"charlesb" wrote:
Nope. The nuclear plants do not necessarily have
to pollute in any significant way, as there are
effective, economical methods for containing
and reprocessing nuclear waste. (snip)
If that is true, why are there tons of nuclear waste stored around the
country at weapons labs, weapons factories, power plants, and so on? Instead
of being reprocessed, must agree the stuff will end up being stored in
underground containment facilities - facilities to be maintained for many
decades or even centuries (at taxpayers expense, I should add).
Once you burn fossil-fuels though, you have instant
pollution injected directly into the atmosphere and the
process continues to generate toxins as long as the
burning process goes on. They end up everywhere.
Look, I'm not defending fossil-fuel generator plants.
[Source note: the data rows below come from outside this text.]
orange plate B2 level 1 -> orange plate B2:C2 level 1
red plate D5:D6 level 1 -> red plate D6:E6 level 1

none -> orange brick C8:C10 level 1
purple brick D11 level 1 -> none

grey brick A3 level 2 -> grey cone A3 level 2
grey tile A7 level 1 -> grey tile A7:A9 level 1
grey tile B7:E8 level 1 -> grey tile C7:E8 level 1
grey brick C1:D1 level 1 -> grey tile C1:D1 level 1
All I'm saying is
that nuclear power plants are not a good alternative to fossil-fuel plants -
the problems are worse (and potentially catastrophic).
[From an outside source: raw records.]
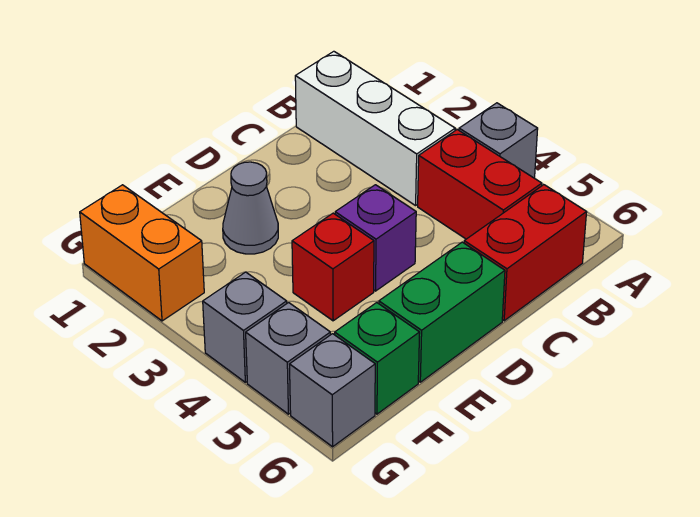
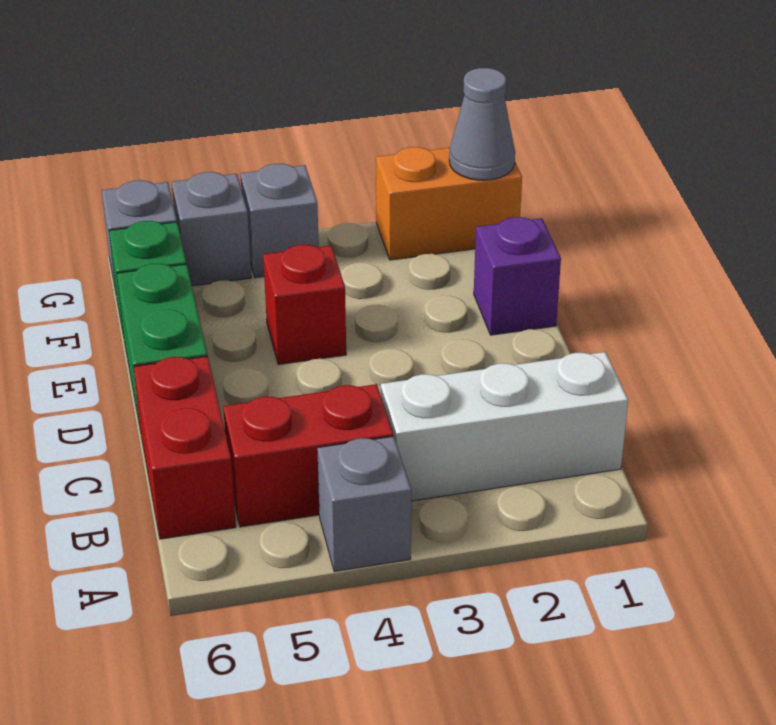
purple brick D4 level 1 -> purple brick E1 level 1
grey cone E2 level 1 -> grey cone G1 level 2

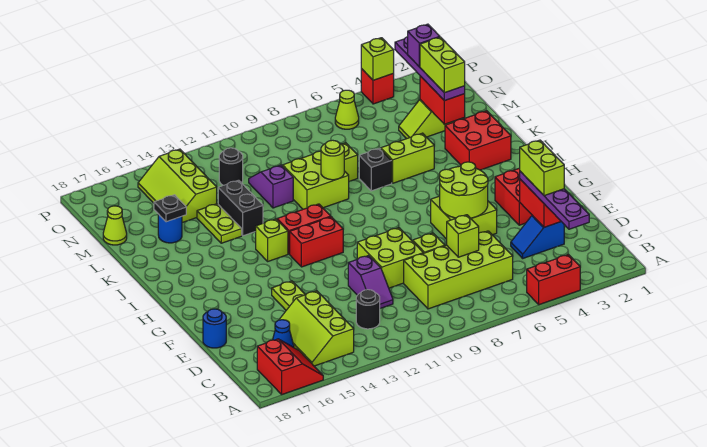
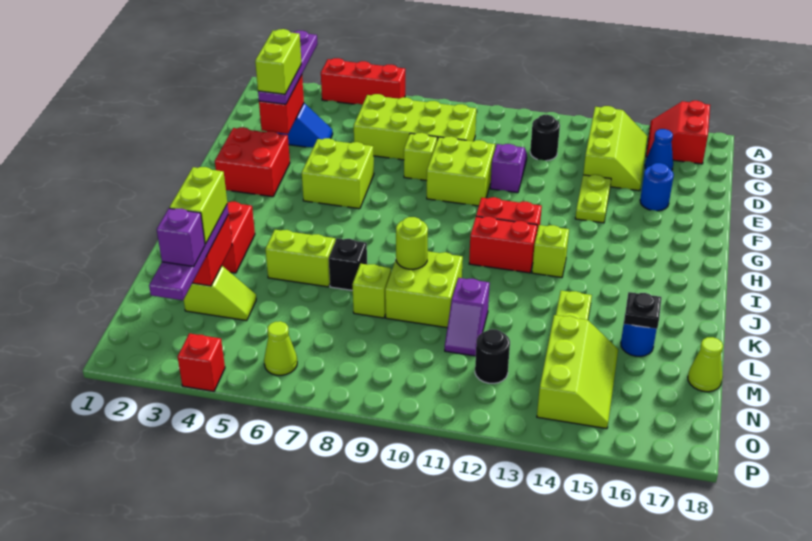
red brick A4:A5 level 1 -> red brick A4:A6 level 1
lime brick D7 level 2 -> none
blue round brick E18 level 1 -> blue round brick E16 level 1
lime round brick F5:G6 level 2 -> none
black brick K13:L13 level 1 -> none
lime brick P4 level 2 -> none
(snip) Of the available alternatives, nuclear is the cleanest
and safest by far, and its continued development will eventually
lead us to fusion power. (snip)
It's only cleaner and safer if you ignore the waste and mining issues, and
the potentual for personnel mistakes, design flaws, environmental risks, or
parts failure. It is absurd to believe Three Mile Island will be the only
serious incident, or the worse incident to ever possibly happen.
(snip) you'll find that most people in the U.S. are
intelligent enough to understand the issues, and can
make informed, rational decisions if you give them
half a chance. (snip)
Which is exactly why nuclear power continues to lose supporters and this
country continues to move away from nuclear power.